ページ本文:
-=-=-

パレットタウンの観覧車事業や、ライフネット生命保険を手掛けた著者が、これからの時代に必要な人材や考え方について、経験をもとに率直に紹介している。同じ世代だと思うが、実績もあり、その内容に納得する部分が多々ある。事業を進めるにあたり、さまざまな反対があっても、時代や将来を見据えて、求められていること、やりたいことをきちっとやっていく必要があるということだろうか。経済界ではやり言葉のようにもなった「選択と集中」に対し、「創造」とは縁遠いとして退けている。p30


出版した講談社のサイトに目次あり→ http://bookclub.kodansha.co.jp/product?code=288229


印象に残ったポイントを以下に引用
◇p9:(愛社精神で目標遂行時代は終わり)会社とやや心理的距離を持ちながら、現場のみんながそれぞれの持ち場である程度の自由と主体性をもってビジネスをつくるという創造的な仕事が、会社にとっても日本社会にとってもますます必要になる。…大切なのは、どこでも、よく現実を見て、たくさんやってみることである。⇒「よく見て、どこでもやる」基本p28-
1.広く見て、真ん中をやる
2.深く本質を見て、大きくやる
3.斜めに見て、まっすぐやる
4.やさしく見て、きっちりやる

◇p53:新しいビジネスをつくるべく組織を運営するのであれば、リーダーの資質というのは、人に共感する力と、人を共感させる力によるものであって、何か単一の技能の優劣ではないと知るべきである。

◇計画された偶発性p105〜(扉にも引用あり)
・よりよい偶然が、より多く起こるように準備・努力する
・そのためのリスクもとる
・よい偶然が起こったときに、それをうまく活用できるように常に準備しておく
・将来起こる多様な事象がプラスになる可能性を広げながら物事を進める
・不運にも失敗したときの損害が最小化できるように準備しておく
→p114:将来を完全に予測することが不可能であることを前提としたうえで、予測できない多様な状況に対応できる力を備えておくことが大切

◇(ipodソニーが敗北)いまの成熟社会では、企業は、新しい技術だけでなく、新しい使い方、ビジネスの儲け方、サービスといった新しいビジネスの創造にもっと関心を向けなければならなくなっている。p150

◇消費者ビジネスは、「困ったときは消費者に聞け」が基本p172+今後の成熟化する社会では、企業とビジネスマンは、社会からのメッセージに耳を澄まして聞き取る能力が必要となっている。さらに反応して質の良いメッセージを発するという、社会との対話をする能力と対話の質が問われる…p206「社会との対話能力は、会社存続のために絶対必要であり、かつそれあ、その会社の基本的価値にもつながっている」

-=-=-

表示情報:
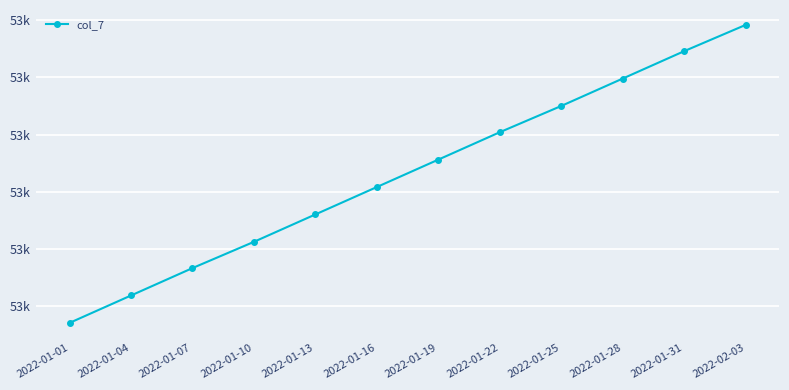

What is the average value?

53766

-=-=-

ページ本文から、「出版した講談社のサイトに目次」を含む語句で始まり「劣ではないと知るべきである。」の後で終わる部分を、一字も変えずに返してください。

作業結果:
出版した講談社のサイトに目次あり→ http://bookclub.kodansha.co.jp/product?code=288229


印象に残ったポイントを以下に引用
◇p9:(愛社精神で目標遂行時代は終わり)会社とやや心理的距離を持ちながら、現場のみんながそれぞれの持ち場である程度の自由と主体性をもってビジネスをつくるという創造的な仕事が、会社にとっても日本社会にとってもますます必要になる。…大切なのは、どこでも、よく現実を見て、たくさんやってみることである。⇒「よく見て、どこでもやる」基本p28-
1.広く見て、真ん中をやる
2.深く本質を見て、大きくやる
3.斜めに見て、まっすぐやる
4.やさしく見て、きっちりやる

◇p53:新しいビジネスをつくるべく組織を運営するのであれば、リーダーの資質というのは、人に共感する力と、人を共感させる力によるものであって、何か単一の技能の優劣ではないと知るべきである。